Text segment
◇ ◇ ◇ ◇

Your critic was not unjustly severe on the "Mirage Philosophy" – and I confess the "Life of Frederic" was a painful book to me in many respects; and yet I shrink, perhaps superstitiously, from any written or spoken word which is as strong as my inward criticism.

I needed your letter very much – for when one lives apart from the world, with no opportunity of observing the effect of books except through the newspapers, one is in danger of sinking into the foolish belief that the day is past for the recognition of genuine, truthful writing, in spite of recent experience that the newspapers are no criterion at all. One such opinion as Mr. Caird's outweighs a great deal of damnatory praise from ignorant journalists.

It is a wretched weakness of my nature to be so strongly affected by these things; and yet how is it possible to put one's best heart and soul into a book and be hardened to the result – be indifferent to the proof whether or not one has really a vocation to speak to one's fellow-men in that way? Of course one's vanity is at work; but the main anxiety is something entirely distinct from vanity.

You see I mean you to understand that my feelings are very respectable, and such as it will be virtuous in you to gratify with the same zeal as you have always shown. The packet of newspaper notices is not come yet. I will take care to return it when it has come.

The best news from London hitherto is that Mr. Dallas is an enthusiastic admirer of Adam. I ought to except Mr. Langford's reported opinion, which is that of a person who has a voice of his own, and is not a mere echo.

Otherwise, Edinburgh has sent me much more encouraging breezes than any that have come from the sweet South. I wonder if all your other authors are as greedy and exacting as I am. If so, I hope they appreciate your attention as much. Will you oblige me by writing a line to Mrs. Carlyle for me. I don't like to leave her second letter (she wrote a very kind one about the "Clerical Scenes") without any sort of notice. Will you tell her that the sort of effect she declares herself to have felt from "Adam Bede" is just what I desire to produce – gentle thoughts and happy remembrances; and I thank her heartily for telling me, so warmly and generously, what she has felt. That is not a pretty message: revise it for me, pray, for I am weary and ailing, and thinking of a sister who is slowly dying.

Letter to John Blackwood, 25th Feb. 1859.

◇ ◇ ◇ ◇

The problem
Can you reproduce the passage of the letter to John Blackwood starting with "You see I mean" and going on through "a mere echo.", word for word?

◇ ◇ ◇ ◇

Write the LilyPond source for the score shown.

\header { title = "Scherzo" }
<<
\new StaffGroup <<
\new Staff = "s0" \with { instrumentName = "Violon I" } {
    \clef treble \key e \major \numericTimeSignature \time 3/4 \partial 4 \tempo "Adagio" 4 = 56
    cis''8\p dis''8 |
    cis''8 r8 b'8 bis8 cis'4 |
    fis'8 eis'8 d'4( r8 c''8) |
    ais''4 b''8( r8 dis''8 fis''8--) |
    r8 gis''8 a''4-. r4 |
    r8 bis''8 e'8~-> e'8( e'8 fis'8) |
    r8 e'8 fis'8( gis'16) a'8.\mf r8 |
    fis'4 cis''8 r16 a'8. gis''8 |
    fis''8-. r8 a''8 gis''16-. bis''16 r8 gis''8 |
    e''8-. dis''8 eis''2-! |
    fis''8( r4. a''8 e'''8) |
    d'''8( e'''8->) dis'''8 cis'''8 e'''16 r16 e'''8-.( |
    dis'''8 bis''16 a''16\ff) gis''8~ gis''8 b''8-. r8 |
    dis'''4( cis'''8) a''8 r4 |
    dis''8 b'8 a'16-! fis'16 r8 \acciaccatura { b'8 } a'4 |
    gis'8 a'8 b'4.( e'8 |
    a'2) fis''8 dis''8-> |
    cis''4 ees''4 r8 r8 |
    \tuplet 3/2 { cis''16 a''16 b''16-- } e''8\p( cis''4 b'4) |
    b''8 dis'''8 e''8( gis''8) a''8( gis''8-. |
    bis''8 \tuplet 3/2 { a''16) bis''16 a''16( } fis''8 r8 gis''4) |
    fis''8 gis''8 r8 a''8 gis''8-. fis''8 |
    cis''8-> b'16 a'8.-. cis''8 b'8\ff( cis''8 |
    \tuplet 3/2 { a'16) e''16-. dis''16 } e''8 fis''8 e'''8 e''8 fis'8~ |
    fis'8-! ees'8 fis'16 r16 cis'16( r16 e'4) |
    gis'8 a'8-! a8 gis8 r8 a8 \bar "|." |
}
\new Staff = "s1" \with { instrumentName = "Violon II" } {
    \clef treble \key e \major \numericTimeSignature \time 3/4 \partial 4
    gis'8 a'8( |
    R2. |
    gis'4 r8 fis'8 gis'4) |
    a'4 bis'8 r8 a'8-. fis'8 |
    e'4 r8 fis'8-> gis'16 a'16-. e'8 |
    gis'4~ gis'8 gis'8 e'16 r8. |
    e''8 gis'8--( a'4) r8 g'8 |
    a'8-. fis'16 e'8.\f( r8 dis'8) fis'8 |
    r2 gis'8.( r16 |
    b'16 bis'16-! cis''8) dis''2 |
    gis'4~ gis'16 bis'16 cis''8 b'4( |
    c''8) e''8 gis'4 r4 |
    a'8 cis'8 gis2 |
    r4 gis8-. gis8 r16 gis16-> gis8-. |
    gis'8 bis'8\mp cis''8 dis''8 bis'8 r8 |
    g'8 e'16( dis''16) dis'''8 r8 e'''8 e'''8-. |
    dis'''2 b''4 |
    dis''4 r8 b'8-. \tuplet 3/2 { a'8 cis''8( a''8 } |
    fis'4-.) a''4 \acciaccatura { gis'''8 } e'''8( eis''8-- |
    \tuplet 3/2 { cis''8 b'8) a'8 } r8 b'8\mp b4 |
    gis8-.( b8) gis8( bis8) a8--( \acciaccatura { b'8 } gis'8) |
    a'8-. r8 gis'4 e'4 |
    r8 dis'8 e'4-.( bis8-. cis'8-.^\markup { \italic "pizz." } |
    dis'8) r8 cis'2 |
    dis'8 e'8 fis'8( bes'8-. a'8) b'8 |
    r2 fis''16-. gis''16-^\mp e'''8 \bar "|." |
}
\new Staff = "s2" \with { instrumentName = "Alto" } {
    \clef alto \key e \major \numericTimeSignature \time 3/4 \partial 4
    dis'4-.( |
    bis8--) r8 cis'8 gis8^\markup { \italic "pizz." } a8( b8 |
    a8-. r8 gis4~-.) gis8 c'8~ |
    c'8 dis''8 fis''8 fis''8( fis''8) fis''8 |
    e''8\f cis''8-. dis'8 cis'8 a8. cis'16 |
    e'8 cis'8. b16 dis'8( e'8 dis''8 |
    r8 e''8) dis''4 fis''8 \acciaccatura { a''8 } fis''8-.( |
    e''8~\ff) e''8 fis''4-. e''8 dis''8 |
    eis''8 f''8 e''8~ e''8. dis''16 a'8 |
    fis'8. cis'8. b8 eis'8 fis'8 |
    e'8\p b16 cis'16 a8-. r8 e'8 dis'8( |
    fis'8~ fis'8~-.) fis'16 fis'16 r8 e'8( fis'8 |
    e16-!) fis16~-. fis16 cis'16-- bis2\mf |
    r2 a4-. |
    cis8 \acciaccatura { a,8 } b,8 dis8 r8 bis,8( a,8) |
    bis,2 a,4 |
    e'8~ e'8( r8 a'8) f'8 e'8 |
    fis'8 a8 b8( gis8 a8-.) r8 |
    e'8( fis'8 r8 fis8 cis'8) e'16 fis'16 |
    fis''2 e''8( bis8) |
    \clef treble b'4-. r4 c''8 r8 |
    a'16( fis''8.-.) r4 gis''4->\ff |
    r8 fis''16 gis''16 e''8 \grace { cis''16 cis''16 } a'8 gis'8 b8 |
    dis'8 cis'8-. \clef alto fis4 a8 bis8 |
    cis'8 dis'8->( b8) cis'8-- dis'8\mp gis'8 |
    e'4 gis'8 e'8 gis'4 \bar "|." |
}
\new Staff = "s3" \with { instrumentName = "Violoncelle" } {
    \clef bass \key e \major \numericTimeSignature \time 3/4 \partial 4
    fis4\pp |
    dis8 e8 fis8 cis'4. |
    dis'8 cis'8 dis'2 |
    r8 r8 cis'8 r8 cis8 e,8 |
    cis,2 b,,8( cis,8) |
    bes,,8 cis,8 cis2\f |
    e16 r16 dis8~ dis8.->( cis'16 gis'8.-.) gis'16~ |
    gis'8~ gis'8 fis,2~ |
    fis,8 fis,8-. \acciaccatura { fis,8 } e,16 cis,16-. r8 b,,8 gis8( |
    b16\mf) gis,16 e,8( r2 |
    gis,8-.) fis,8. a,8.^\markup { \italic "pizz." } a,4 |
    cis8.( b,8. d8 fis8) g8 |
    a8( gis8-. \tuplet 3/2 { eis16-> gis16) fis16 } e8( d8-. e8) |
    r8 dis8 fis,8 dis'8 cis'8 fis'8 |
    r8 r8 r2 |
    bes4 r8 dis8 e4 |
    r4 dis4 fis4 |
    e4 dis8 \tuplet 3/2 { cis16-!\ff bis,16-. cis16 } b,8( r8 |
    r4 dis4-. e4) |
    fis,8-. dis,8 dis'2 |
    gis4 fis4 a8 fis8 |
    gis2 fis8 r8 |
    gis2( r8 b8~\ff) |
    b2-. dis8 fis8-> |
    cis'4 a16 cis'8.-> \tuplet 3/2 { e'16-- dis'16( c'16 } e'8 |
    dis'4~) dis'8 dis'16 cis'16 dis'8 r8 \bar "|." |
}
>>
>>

◇ ◇ ◇ ◇

Task response
You see I mean you to understand that my feelings are very respectable, and such as it will be virtuous in you to gratify with the same zeal as you have always shown. The packet of newspaper notices is not come yet. I will take care to return it when it has come.

The best news from London hitherto is that Mr. Dallas is an enthusiastic admirer of Adam. I ought to except Mr. Langford's reported opinion, which is that of a person who has a voice of his own, and is not a mere echo.